From graphic design to “Grow with the Flow”
Though the April breeze holds a winter chill, the workshop at Grow with the Flow (GWTF) smells like the height of spring. Two employees stand at a high table covered in stems and greenery, piecing together floral arrangements headed to customers across southeast Nebraska.
But the flowers are just one part of the business owned by Heather Husen, class of ‘14, and Jeff Jirovec. Soon, the greenhouses and fields on their farm just north of Crete and west of Denton will be filled with fresh produce, flowers and plants ready for destinations in homes, restaurants, grocery stores, farmers markets and events.
The company is the first — and only — farm in the state using aquaponics, a space- and water-efficient method of farming. It uses tanks of fish to generate ammonia-rich waste, which is then filtered by bacteria into nitrogen, a key plant fertilizer (see GWTF’s blog on aquaponics for more detail on the process). Jirovec first heard about the method from a friend during his undergraduate education at Nebraska Wesleyan University, and built a small aquaponics garden in his backyard after graduation.
“I realized, this could be a scalable business,” Jirovec said. In 2013, he acquired the 11-acre farm at the corner of 154th Street and Yankee Hill and started growing.
But his young company didn’t yet have a logo, which would be helpful in the process of marketing GWTF’s flowers and produce to area restaurants and businesses.
His mother, Kelly Jirovec, Doane’s director of student wellness, recommended reaching out to the graphic design professor at the university. The logo turned into an assignment for Husen’s class. In a blind review of the students’ projects, Jirovec said “there was one that was really great, and it happened to be Heather’s.”
Husen continued working with him on marketing projects for GWTF through her senior year at Doane. Then she said yes to a date, followed several years later by a wedding. Together, they’ve continued building and expanding their company.
“It’s nice to use my degree,” Husen said. She graduated from Doane with an art major and an emphasis in graphic design, and draws on her education to create GWTF’s marketing materials, photography, and floral arrangements, which she taught herself.
“I grew up on a farm and I remember cutting things like twigs, flowers and plants, and arranging them,” she said, and now incorporates the design principles she learned into GWTF’s floral arrangements. “It all kind of breaks down into the elements of shape, color and texture.”
For the first couple years, all work was primarily done by Husen and Jirovec, with help from Jirovec’s mother at the weekend farmers markets. Now, though, GWTF employs four people, two on the floral side and two on the agricultural side. They hope to continue expanding operations on the farm, too. There are several greenhouses and an outbuilding, and fields ready for spring planting, but plenty of the 11 total acres is still undeveloped.
Running a small farm and business isn’t always easy. Take 2020, for example. Restrictions with social distancing meant fewer people at farmers markets, fewer weddings and events that needed bouquets. Even just this month, overnight freezes have delayed planting. But these challenges also lead to new ideas. Husen and Jirovec will actually have a soft opening for a new location in Lincoln’s Gateway Mall in early May. The Lincoln Floral Market will offer cut stems and pre-made bouquets, as well as opportunities for DIY bouquets — “like a Build-a-Bear but with flowers,” Jirovec said — and floral arrangement classes.

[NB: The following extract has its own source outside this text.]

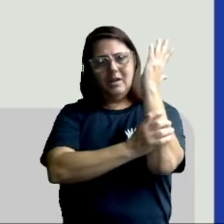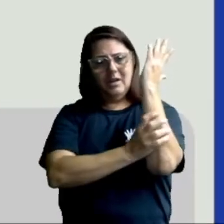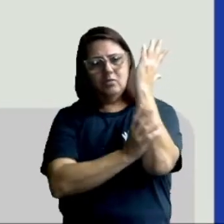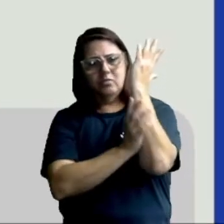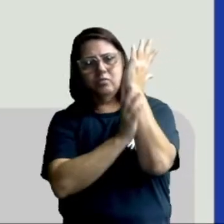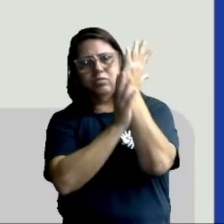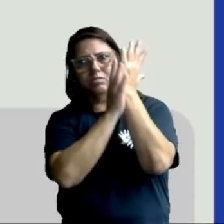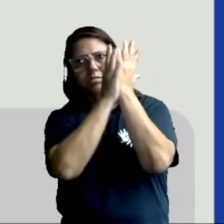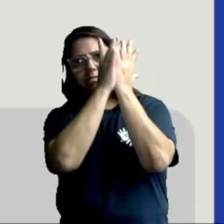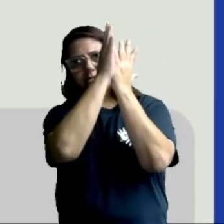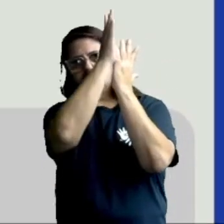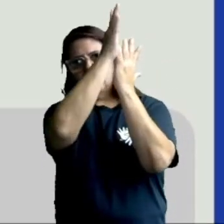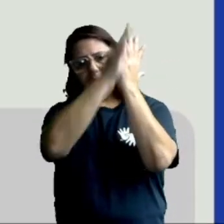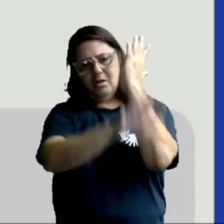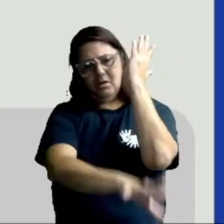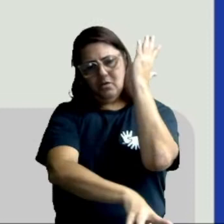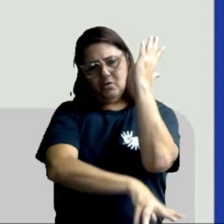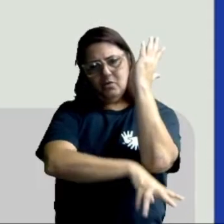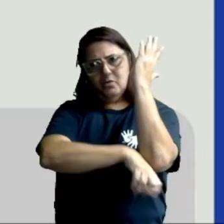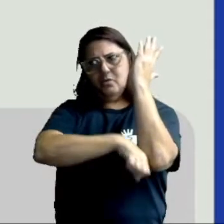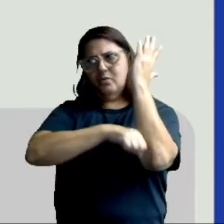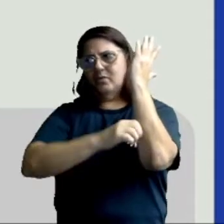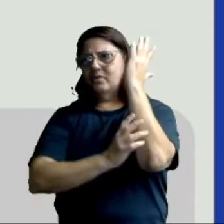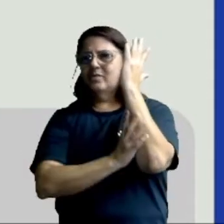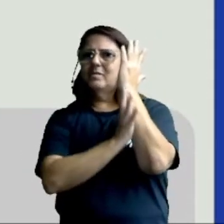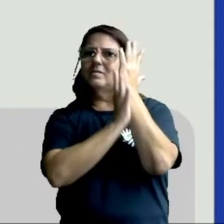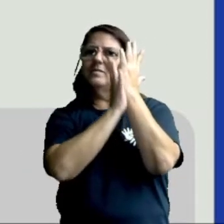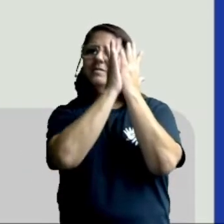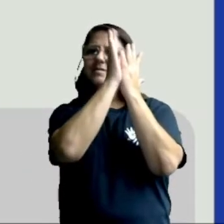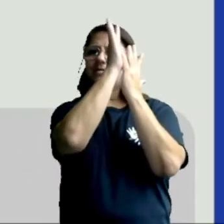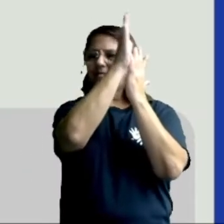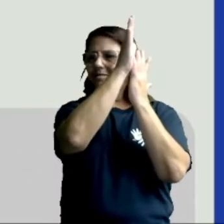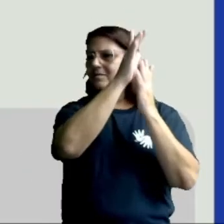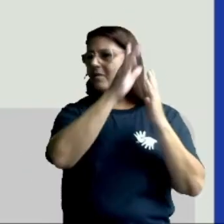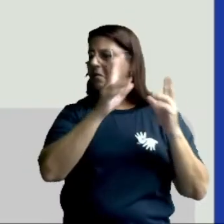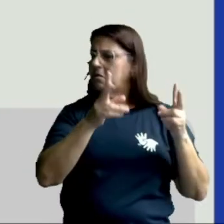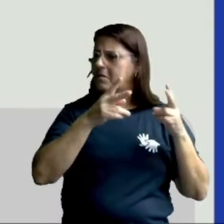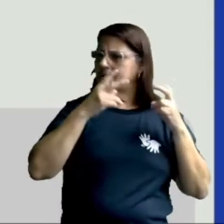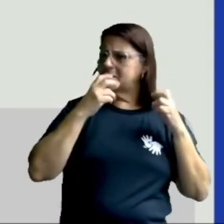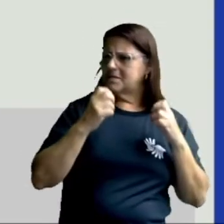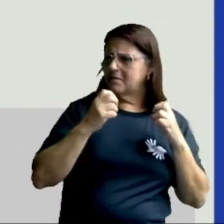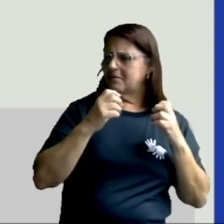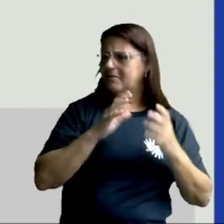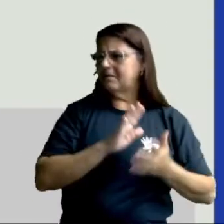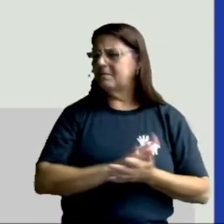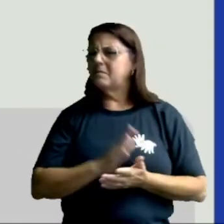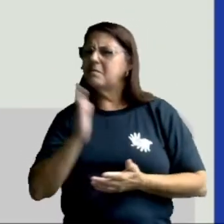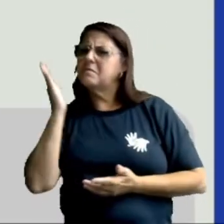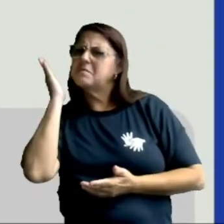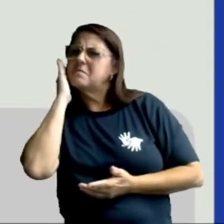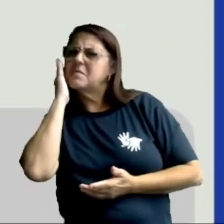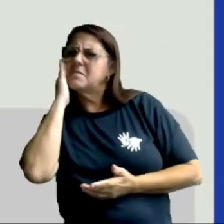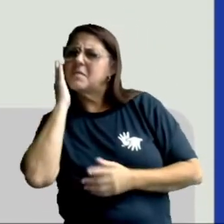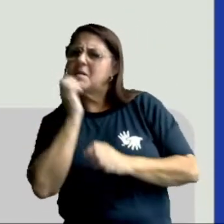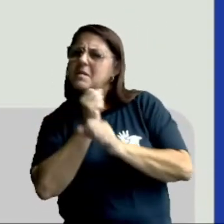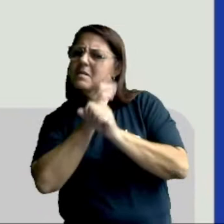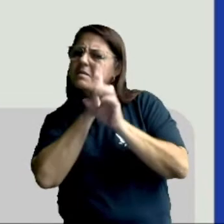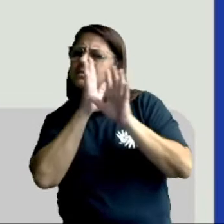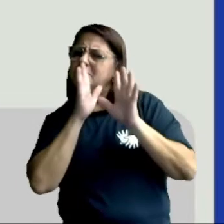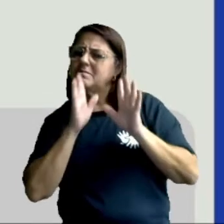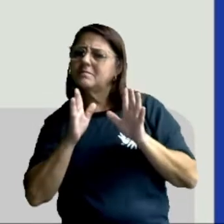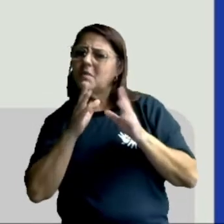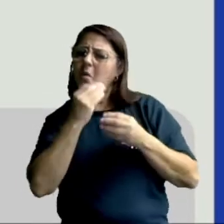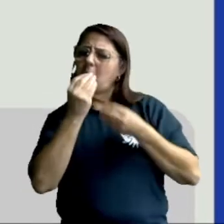para toda a planta. Vamos ver melhor como é esse processo. Vamos entender melhor como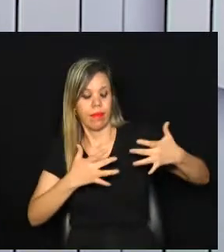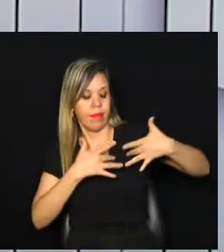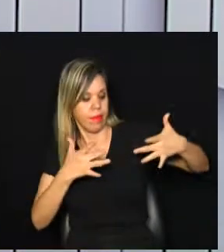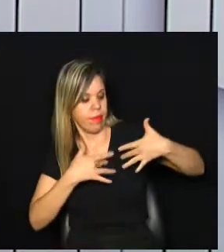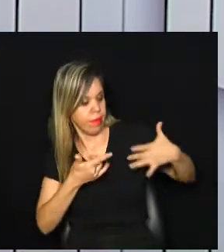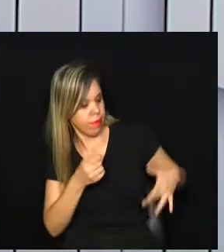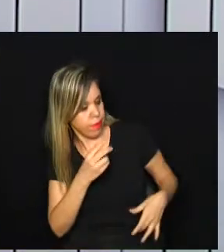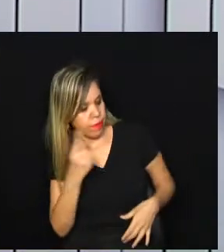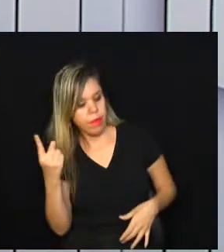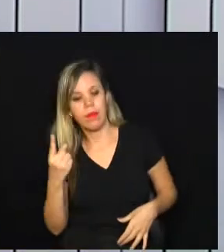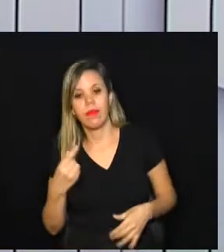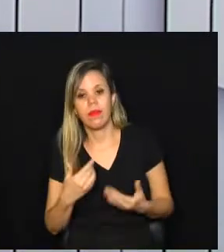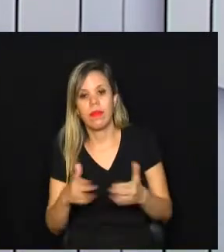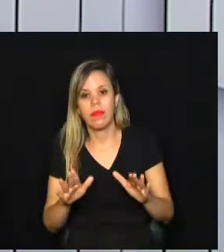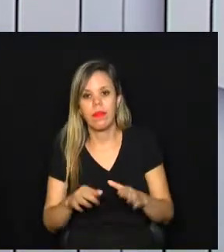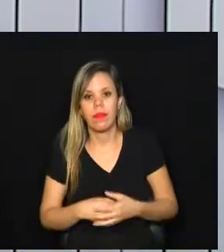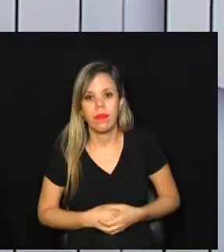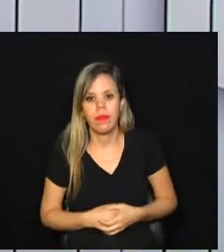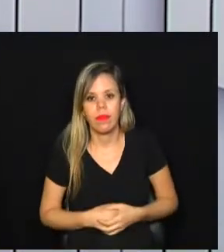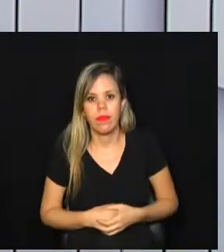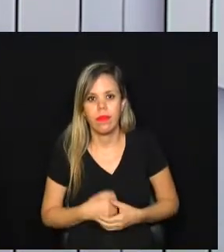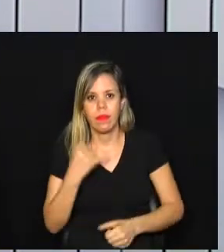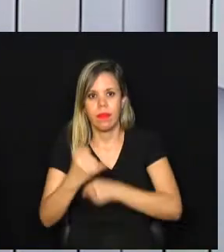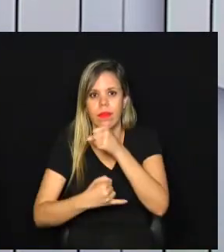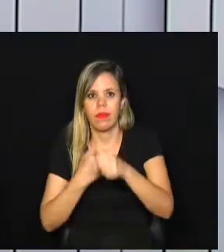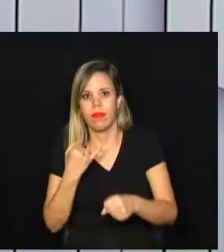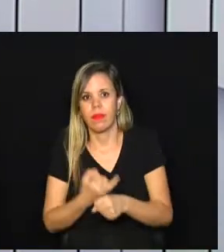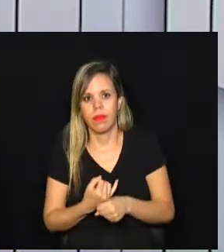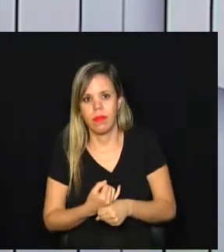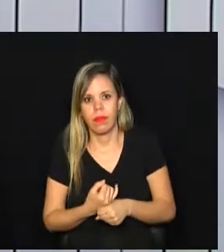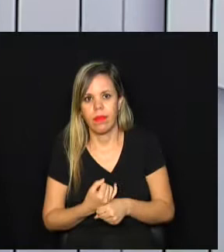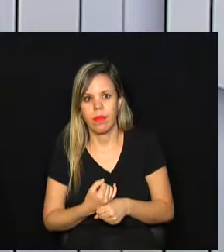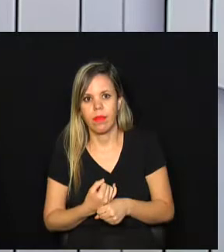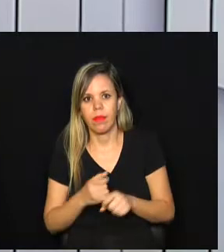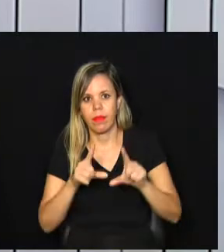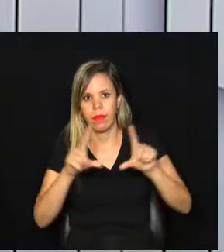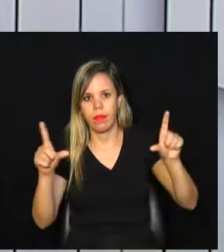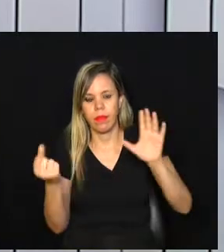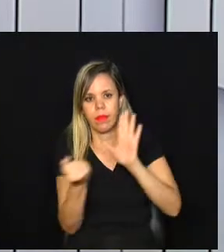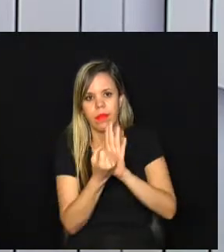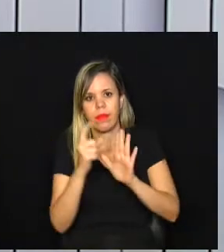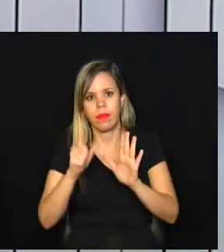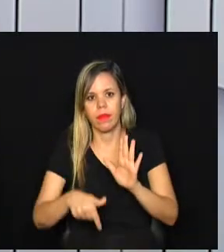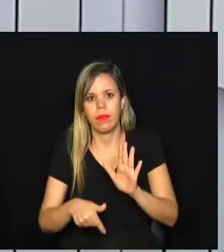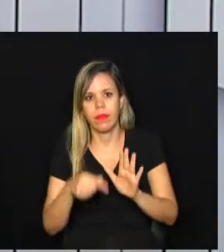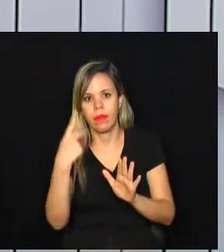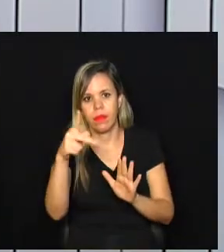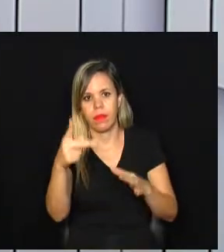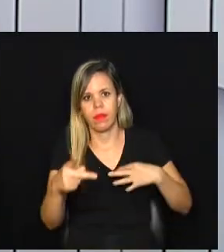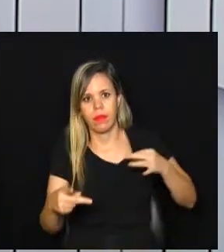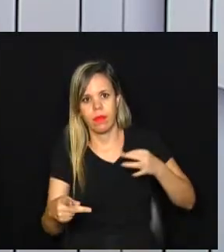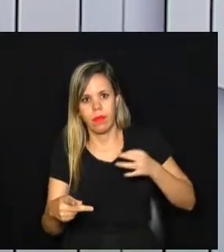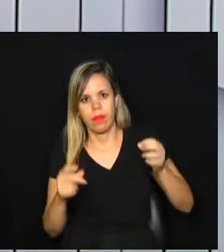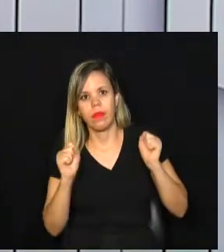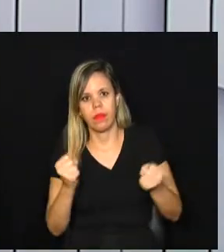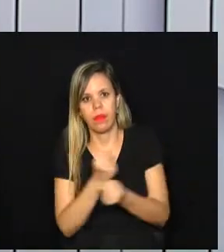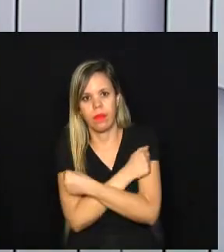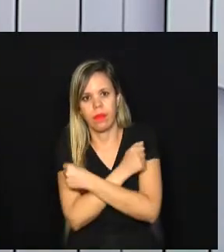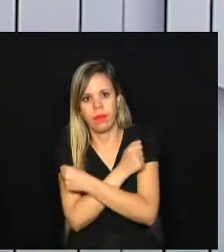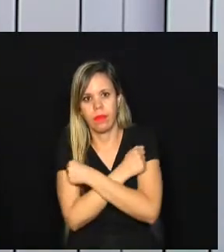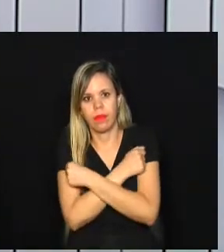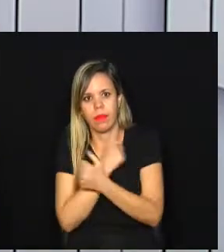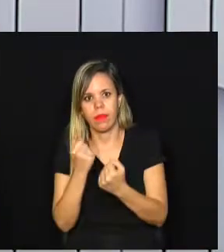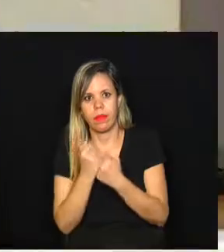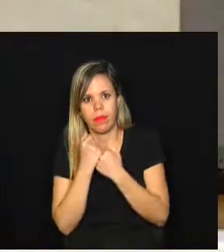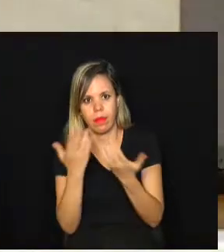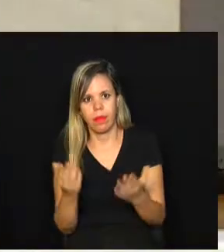Campinas foi lançada de maneira online e o slogan desta vez é Sua roupa pode abraçar por você.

“After this last year, people didn’t get to do as many fun things,” Jirovec said, and hopes that small in-person classes or take-home kits can introduce a new activity to Lincoln and area residents.
Another activity that halted in 2020 due to the pandemic was tours of the farm and aquaponics system. These were primarily given to college classes, but GWTF had also participated in the Local Farm Tour hosted by KZUM talk show, How’s it Growin’? Their operation is different from other farms in Nebraska, Jirovec said, and it’s been fun to meet with both students and other Nebraskans interested in plants. He’s hopeful the tours can return in the future, and maybe encourage more students to discover an interest in agriculture they may not have known.